行動理念は、社員が同じ方向(ベクトル)に向かい、経営理念を達成できるようにすることが最終的な目的ですから、常に経営理念を頭に置いて考えましょう。

行動理念の語尾を「〜します」と表現する

行動理念を「〜すべき」や「〜しなさい」といった語尾にすると、強制的に従わされる印象を与えてしまいます。自分の行動を強い言葉で束縛する言い方に反発を覚える社員もいるかもしれません。

語尾を「〜します」という表現でまとめると、社員自身の行動理念となるため、自発性を促すことができます。強制するのではなく、「自分から行動している」という意識を持たせることが大事です。

内容的には、「こういう風に行動しなさい」という意味ではあるのですが、表現ひとつで印象が大きく変わります。先に述べたように、「行動理念」は【社員】が主語になるので、社員が自発的に行動できるような表現とまとめるようにしましょう。

行動理念に合わない社員がいた場合は?

行動理念を明確にすると、考え方が合わない社員、守らない社員も出てくることでしょう。そうした社員は経営理念の段階から納得していないことが多いので、行動理念を整えると辞めてしまう可能性があります。

しかし、その社員がいくら優秀であっても、経営理念や行動理念に反した行動をとるようであれば、会社にとってはマイナスになるでしょう。

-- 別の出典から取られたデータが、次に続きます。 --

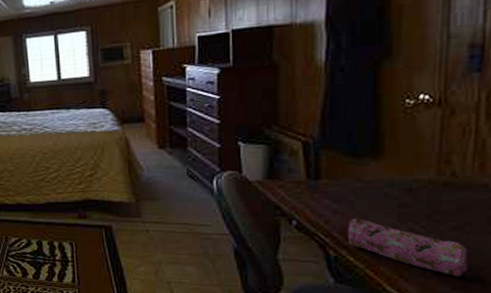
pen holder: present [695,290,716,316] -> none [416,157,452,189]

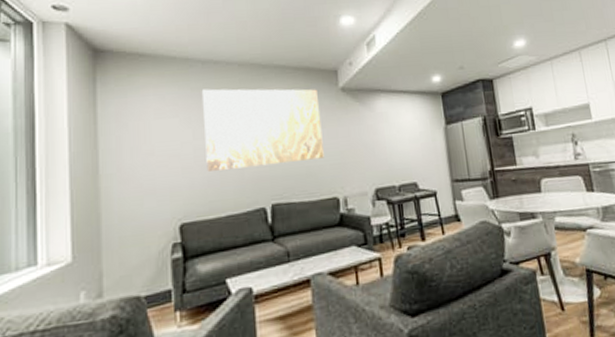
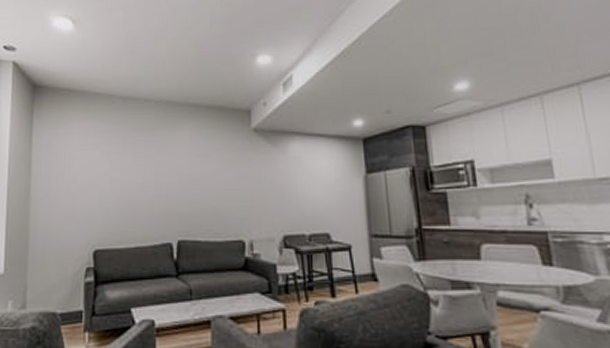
wall art: present [201,89,324,173] -> none [120,124,232,204]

行動理念は社員の行動を制限するものではないですが、優秀だからといって、一人だけ違うベクトルで仕事をすることを認めるのはよくありません。

行動理念を守らない社員がいると、他の社員のモチベーションを下げたり、不満の原因になったりするので、周囲に悪影響を与える恐れがあります。

社員の多くが行動理念に不満を抱いているのであれば、見直しを検討する必要がありますが、そうでなければ、たとえ優秀な人材であっても、理念に反する行動をするようなら、会社を離れてもらった方が会社のためになるでしょう。

おわりに

「行動理念」が社員全員に浸透するまでは時間がかかると思いますが、焦ってはいけません。上述したように「行動理念」は強制するものではないので、社員が自然に意識するようになるのが理想です。

「経営理念」を達成するのに合致した内容であれば、徐々に効果は現れてくるでしょう。「行動理念」の作り方にルールはないので、解説した方法を参考にして、自社に合ったものを考えてみてください。